## BRIEF
Reproduce the records verbatim, beginning with the first line and ending with the line that contains "Alle sind als".

## RECORDED DATA
━━━━━━━━━━━━━━━━━━━━━━━━━━━━━━
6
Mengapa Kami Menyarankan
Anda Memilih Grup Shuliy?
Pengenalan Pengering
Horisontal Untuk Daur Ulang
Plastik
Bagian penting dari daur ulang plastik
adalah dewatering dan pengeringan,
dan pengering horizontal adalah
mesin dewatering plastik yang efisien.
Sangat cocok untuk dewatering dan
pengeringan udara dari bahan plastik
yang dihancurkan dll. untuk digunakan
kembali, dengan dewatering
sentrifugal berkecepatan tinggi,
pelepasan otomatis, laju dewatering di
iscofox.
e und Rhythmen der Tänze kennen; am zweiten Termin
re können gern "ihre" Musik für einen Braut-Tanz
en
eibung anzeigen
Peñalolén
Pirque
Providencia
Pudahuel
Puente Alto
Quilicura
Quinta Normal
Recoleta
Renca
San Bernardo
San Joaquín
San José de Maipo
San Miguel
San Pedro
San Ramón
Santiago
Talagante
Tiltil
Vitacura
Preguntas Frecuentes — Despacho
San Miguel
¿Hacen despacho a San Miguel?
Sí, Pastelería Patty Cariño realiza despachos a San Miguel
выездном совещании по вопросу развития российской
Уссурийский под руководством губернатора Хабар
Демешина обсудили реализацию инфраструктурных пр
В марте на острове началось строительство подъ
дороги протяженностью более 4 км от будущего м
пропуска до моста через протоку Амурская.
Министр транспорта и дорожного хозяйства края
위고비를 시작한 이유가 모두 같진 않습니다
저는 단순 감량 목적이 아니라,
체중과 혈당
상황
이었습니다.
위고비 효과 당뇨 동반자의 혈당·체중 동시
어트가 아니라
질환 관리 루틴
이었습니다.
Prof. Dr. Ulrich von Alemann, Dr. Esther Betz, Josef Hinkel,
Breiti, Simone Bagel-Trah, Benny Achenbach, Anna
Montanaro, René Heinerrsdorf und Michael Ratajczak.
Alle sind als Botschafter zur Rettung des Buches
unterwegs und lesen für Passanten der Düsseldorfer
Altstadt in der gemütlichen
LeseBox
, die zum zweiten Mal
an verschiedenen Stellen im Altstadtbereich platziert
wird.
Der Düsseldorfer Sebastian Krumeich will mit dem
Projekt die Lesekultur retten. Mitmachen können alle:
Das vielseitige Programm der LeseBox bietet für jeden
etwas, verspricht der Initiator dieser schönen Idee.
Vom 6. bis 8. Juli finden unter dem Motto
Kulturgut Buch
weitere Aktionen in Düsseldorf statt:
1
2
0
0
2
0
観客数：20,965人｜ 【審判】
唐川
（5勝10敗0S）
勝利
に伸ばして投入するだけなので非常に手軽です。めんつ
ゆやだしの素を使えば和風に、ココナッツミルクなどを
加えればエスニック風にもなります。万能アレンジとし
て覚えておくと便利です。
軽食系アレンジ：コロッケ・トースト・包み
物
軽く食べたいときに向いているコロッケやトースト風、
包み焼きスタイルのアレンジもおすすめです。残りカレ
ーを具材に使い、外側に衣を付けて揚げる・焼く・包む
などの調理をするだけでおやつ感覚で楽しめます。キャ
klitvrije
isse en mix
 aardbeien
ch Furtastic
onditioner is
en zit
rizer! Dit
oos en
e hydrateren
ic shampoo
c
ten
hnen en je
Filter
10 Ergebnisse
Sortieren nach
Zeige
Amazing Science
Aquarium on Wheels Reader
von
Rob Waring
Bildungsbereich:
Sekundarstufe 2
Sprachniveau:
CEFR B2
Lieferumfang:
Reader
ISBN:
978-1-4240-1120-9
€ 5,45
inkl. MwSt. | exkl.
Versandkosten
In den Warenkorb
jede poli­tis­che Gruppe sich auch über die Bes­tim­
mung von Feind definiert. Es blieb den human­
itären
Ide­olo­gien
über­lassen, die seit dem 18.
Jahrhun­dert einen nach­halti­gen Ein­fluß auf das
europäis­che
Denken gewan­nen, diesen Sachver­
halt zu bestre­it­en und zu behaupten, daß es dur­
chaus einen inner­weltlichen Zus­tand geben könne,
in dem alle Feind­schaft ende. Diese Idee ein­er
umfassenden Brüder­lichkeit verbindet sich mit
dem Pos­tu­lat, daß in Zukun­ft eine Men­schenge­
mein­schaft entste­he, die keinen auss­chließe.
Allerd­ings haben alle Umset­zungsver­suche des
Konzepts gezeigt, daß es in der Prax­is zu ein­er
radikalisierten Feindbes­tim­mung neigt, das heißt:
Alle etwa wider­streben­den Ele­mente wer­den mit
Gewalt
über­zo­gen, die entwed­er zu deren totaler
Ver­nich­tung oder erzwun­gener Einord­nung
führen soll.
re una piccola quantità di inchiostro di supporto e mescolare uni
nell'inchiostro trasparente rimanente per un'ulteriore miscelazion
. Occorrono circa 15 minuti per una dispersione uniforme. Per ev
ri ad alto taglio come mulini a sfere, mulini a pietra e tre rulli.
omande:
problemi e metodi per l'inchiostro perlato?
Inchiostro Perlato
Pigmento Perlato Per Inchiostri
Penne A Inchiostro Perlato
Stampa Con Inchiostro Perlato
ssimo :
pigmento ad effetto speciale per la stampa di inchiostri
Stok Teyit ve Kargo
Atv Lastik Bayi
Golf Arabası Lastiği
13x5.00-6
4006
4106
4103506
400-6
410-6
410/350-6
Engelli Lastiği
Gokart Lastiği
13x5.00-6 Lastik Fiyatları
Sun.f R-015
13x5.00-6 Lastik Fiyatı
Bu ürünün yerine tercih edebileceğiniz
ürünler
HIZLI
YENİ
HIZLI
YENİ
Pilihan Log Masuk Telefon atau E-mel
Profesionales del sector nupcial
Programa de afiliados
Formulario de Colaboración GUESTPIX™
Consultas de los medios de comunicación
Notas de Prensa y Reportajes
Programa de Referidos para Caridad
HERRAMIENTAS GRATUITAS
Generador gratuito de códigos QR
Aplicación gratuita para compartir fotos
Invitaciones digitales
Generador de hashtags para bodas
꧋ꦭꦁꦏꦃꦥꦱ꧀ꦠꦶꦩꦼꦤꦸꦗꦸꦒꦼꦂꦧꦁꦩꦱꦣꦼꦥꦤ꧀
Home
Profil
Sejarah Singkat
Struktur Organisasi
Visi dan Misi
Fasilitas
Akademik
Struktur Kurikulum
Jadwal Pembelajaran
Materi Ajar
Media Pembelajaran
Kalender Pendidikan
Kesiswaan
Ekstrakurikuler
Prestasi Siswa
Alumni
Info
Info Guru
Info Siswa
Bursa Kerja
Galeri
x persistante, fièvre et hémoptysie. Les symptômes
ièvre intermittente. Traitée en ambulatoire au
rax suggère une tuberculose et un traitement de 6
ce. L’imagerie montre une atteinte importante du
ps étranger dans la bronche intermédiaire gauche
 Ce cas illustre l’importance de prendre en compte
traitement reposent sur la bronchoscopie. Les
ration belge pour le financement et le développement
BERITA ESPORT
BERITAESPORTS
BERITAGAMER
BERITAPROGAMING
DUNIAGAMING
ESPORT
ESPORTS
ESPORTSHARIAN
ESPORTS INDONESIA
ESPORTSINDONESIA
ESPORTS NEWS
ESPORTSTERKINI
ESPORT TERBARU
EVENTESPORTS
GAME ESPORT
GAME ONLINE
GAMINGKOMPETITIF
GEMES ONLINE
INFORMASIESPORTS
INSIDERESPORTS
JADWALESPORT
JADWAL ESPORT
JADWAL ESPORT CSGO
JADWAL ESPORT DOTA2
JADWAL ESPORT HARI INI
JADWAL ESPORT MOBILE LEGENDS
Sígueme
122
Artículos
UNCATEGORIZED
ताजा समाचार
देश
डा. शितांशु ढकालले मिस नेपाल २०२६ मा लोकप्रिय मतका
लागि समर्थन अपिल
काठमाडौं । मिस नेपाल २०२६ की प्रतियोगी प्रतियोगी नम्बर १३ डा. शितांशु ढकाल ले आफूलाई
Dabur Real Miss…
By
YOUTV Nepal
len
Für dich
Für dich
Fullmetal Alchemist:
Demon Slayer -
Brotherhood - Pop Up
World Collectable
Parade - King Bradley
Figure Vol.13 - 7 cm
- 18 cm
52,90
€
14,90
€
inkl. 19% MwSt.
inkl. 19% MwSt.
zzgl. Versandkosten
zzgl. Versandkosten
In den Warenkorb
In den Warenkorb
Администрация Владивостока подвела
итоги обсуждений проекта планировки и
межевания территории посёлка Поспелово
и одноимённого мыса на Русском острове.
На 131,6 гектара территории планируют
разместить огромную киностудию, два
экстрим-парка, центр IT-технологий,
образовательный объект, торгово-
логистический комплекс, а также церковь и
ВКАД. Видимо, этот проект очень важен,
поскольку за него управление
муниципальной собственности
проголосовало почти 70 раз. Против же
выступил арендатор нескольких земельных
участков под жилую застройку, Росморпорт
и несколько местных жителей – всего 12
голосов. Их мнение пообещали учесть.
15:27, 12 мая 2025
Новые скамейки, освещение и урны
━━━━━━━━━━━━━━━━━━━━━━━━━━━━━━
## ANSWER TO THE PROBLEM
6
Mengapa Kami Menyarankan
Anda Memilih Grup Shuliy?
Pengenalan Pengering
Horisontal Untuk Daur Ulang
Plastik
Bagian penting dari daur ulang plastik
adalah dewatering dan pengeringan,
dan pengering horizontal adalah
mesin dewatering plastik yang efisien.
Sangat cocok untuk dewatering dan
pengeringan udara dari bahan plastik
yang dihancurkan dll. untuk digunakan
kembali, dengan dewatering
sentrifugal berkecepatan tinggi,
pelepasan otomatis, laju dewatering di
iscofox.
e und Rhythmen der Tänze kennen; am zweiten Termin
re können gern "ihre" Musik für einen Braut-Tanz
en
eibung anzeigen
Peñalolén
Pirque
Providencia
Pudahuel
Puente Alto
Quilicura
Quinta Normal
Recoleta
Renca
San Bernardo
San Joaquín
San José de Maipo
San Miguel
San Pedro
San Ramón
Santiago
Talagante
Tiltil
Vitacura
Preguntas Frecuentes — Despacho
San Miguel
¿Hacen despacho a San Miguel?
Sí, Pastelería Patty Cariño realiza despachos a San Miguel
выездном совещании по вопросу развития российской
Уссурийский под руководством губернатора Хабар
Демешина обсудили реализацию инфраструктурных пр
В марте на острове началось строительство подъ
дороги протяженностью более 4 км от будущего м
пропуска до моста через протоку Амурская.
Министр транспорта и дорожного хозяйства края
위고비를 시작한 이유가 모두 같진 않습니다
저는 단순 감량 목적이 아니라,
체중과 혈당
상황
이었습니다.
위고비 효과 당뇨 동반자의 혈당·체중 동시
어트가 아니라
질환 관리 루틴
이었습니다.
Prof. Dr. Ulrich von Alemann, Dr. Esther Betz, Josef Hinkel,
Breiti, Simone Bagel-Trah, Benny Achenbach, Anna
Montanaro, René Heinerrsdorf und Michael Ratajczak.
Alle sind als Botschafter zur Rettung des Buches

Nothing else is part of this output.